What to work on
Repeat the text of every item below word for word, keeping each line in its original order.
:: Dataset content
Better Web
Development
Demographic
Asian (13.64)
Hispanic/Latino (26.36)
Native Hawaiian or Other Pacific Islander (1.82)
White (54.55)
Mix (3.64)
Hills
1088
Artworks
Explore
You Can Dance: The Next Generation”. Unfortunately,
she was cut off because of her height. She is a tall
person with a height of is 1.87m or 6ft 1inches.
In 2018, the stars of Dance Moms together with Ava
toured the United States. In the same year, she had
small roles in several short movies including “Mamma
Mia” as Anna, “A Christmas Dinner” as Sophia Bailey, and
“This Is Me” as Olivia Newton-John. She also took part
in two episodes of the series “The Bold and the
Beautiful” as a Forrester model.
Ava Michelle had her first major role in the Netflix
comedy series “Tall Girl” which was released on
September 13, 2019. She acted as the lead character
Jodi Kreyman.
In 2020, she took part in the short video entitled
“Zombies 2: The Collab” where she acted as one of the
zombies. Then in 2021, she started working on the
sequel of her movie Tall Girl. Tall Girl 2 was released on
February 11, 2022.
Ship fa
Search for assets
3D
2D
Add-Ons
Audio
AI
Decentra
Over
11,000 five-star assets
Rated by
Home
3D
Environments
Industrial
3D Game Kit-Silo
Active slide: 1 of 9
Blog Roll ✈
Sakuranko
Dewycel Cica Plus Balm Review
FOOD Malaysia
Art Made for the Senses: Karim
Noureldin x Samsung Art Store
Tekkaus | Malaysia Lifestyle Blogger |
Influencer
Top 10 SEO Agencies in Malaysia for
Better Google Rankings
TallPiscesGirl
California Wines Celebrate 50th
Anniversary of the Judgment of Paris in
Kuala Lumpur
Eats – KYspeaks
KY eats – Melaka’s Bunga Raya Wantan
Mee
::::
Written answer
Better Web
Development
Demographic
Asian (13.64)
Hispanic/Latino (26.36)
Native Hawaiian or Other Pacific Islander (1.82)
White (54.55)
Mix (3.64)
Hills
1088
Artworks
Explore
You Can Dance: The Next Generation”. Unfortunately,
she was cut off because of her height. She is a tall
person with a height of is 1.87m or 6ft 1inches.
In 2018, the stars of Dance Moms together with Ava
toured the United States. In the same year, she had
small roles in several short movies including “Mamma
Mia” as Anna, “A Christmas Dinner” as Sophia Bailey, and
“This Is Me” as Olivia Newton-John. She also took part
in two episodes of the series “The Bold and the
Beautiful” as a Forrester model.
Ava Michelle had her first major role in the Netflix
comedy series “Tall Girl” which was released on
September 13, 2019. She acted as the lead character
Jodi Kreyman.
In 2020, she took part in the short video entitled
“Zombies 2: The Collab” where she acted as one of the
zombies. Then in 2021, she started working on the
sequel of her movie Tall Girl. Tall Girl 2 was released on
February 11, 2022.
Ship fa
Search for assets
3D
2D
Add-Ons
Audio
AI
Decentra
Over
11,000 five-star assets
Rated by
Home
3D
Environments
Industrial
3D Game Kit-Silo
Active slide: 1 of 9
Blog Roll ✈
Sakuranko
Dewycel Cica Plus Balm Review
FOOD Malaysia
Art Made for the Senses: Karim
Noureldin x Samsung Art Store
Tekkaus | Malaysia Lifestyle Blogger |
Influencer
Top 10 SEO Agencies in Malaysia for
Better Google Rankings
TallPiscesGirl
California Wines Celebrate 50th
Anniversary of the Judgment of Paris in
Kuala Lumpur
Eats – KYspeaks
KY eats – Melaka’s Bunga Raya Wantan
Mee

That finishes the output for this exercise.